12. En dernier lieu, il résulte des dispositions rappelées au point 4 que le taux peut être différencié entre les communes d'un même établissement public de coopération intercommunale. A supposer même que d'autres pôles de la communauté de communes Aure-Louron aient adopté des méthodes de calcul distinctes, dès lors que, comme il a été dit, la méthode retenue de calcul du taux permet de déterminer un taux respectant les dispositions rappelées au même point du code général des impôts, la circonstance que cette méthode ait été déterminée au sein du pôle lui-même n'entache pas la délibération attaquée d'illégalité.

13. Il résulte de tout ce qui précède que, sans qu'il soit besoin d'examiner la fin de non-recevoir opposée par la communauté de communes Aure-Louron, les conclusions aux fins d'annulation de la requête de la commune de Cadeilhan-Trachère doivent être rejetées.

Sur les frais liés à l'instance :

14. Aux termes de l'article L. 761-1 du code de justice administrative : " Dans toutes les instances, le juge condamne la partie tenue aux dépens ou, à défaut, la partie perdante, à payer à l'autre partie la somme qu'il détermine, au titre des frais exposés et non compris dans les dépens. Les parties peuvent produire les justificatifs des sommes qu'elles demandent et le juge tient compte de l'équité ou de la situation économique de la partie condamnée. Il peut, même d'office, pour des raisons tirées des mêmes considérations, dire qu'il n'y a pas lieu à cette condamnation.".

15. En vertu des dispositions de l'article L. 761-1 du code de justice administrative, le tribunal ne peut pas faire bénéficier la partie tenue aux dépens ou la partie perdante du paiement par l'autre partie des frais qu'elle a exposés à l'occasion du litige soumis au juge. Les conclusions présentées à ce titre par la commune de Cadeilhan-Trachère doivent dès lors être rejetées. Il y a lieu en revanche, dans les circonstances de l'espèce, de mettre à la charge de cette dernière une somme de 1 200 euros au titre des frais exposés par la communauté de communes Aure-Louron et non compris dans les dépens.

D E C I D E :

Article 1er : La requête de la commune de Cadeilhan-Trachère est rejetée.

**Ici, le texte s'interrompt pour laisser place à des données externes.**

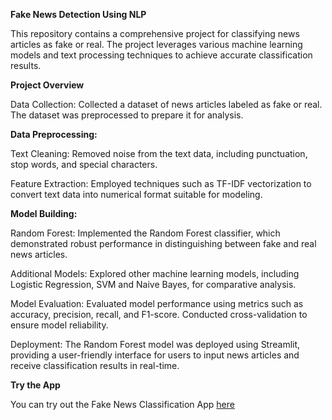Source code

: ****Fake News Detection Using NLP****

This repository contains a comprehensive project for classifying news articles as fake or real. The project leverages various machine learning models and text processing techniques to achieve accurate classification results.

****Project Overview****

Data Collection: Collected a dataset of news articles labeled as fake or real. The dataset was preprocessed to prepare it for analysis.

****Data Preprocessing:****

Text Cleaning: Removed noise from the text data, including punctuation, stop words, and special characters.

Feature Extraction: Employed techniques such as TF-IDF vectorization to convert text data into numerical format suitable for modeling.

****Model Building:****

Random Forest: Implemented the Random Forest classifier, which demonstrated robust performance in distinguishing between fake and real news articles.

Additional Models: Explored other machine learning models, including Logistic Regression, SVM and Naive Bayes, for comparative analysis.

Model Evaluation: Evaluated model performance using metrics such as accuracy, precision, recall, and F1-score. Conducted cross-validation to ensure model reliability.

Deployment: The Random Forest model was deployed using Streamlit, providing a user-friendly interface for users to input news articles and receive classification results in real-time.

****Try the App****

You can try out the Fake News Classification App [here](https://fake-news-detection-hnp.streamlit.app/)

Article 2 : La commune de Cadeilhan-Trachère versera à la communauté de communes Aure-Louron une somme de 1 200 (mille deux cents) euros sur le fondement de l'article L. 761-1 du code de justice administrative.

Article 3 : Le présent jugement sera notifié à la commune de Cadeilhan-Trachère et à la communauté de communes Aure-Louron.

Délibéré après l'audience du 23 janvier 2024, à laquelle siégeaient :

M. de Saint-Exupéry de Castillon, président,

Mme Dumez-Fauchille, première conseillère,

M. Diard, conseiller.

Rendu public par mise à disposition au greffe le 12 février 2024.

La rapporteure,

Signé

V. DUMEZ-FAUCHILLE

Le président,

Signé

F. DE SAINT-EXUPERY DE CASTILLONLa greffière,

Signé

P. SANTERRE

La République mande et ordonne au préfet des Hautes-Pyrénées en ce qui le concerne ou à tous commissaires de justice à ce requis en ce qui concerne les voies de droit commun contre les parties privées, de pourvoir à l'exécution du présent jugement.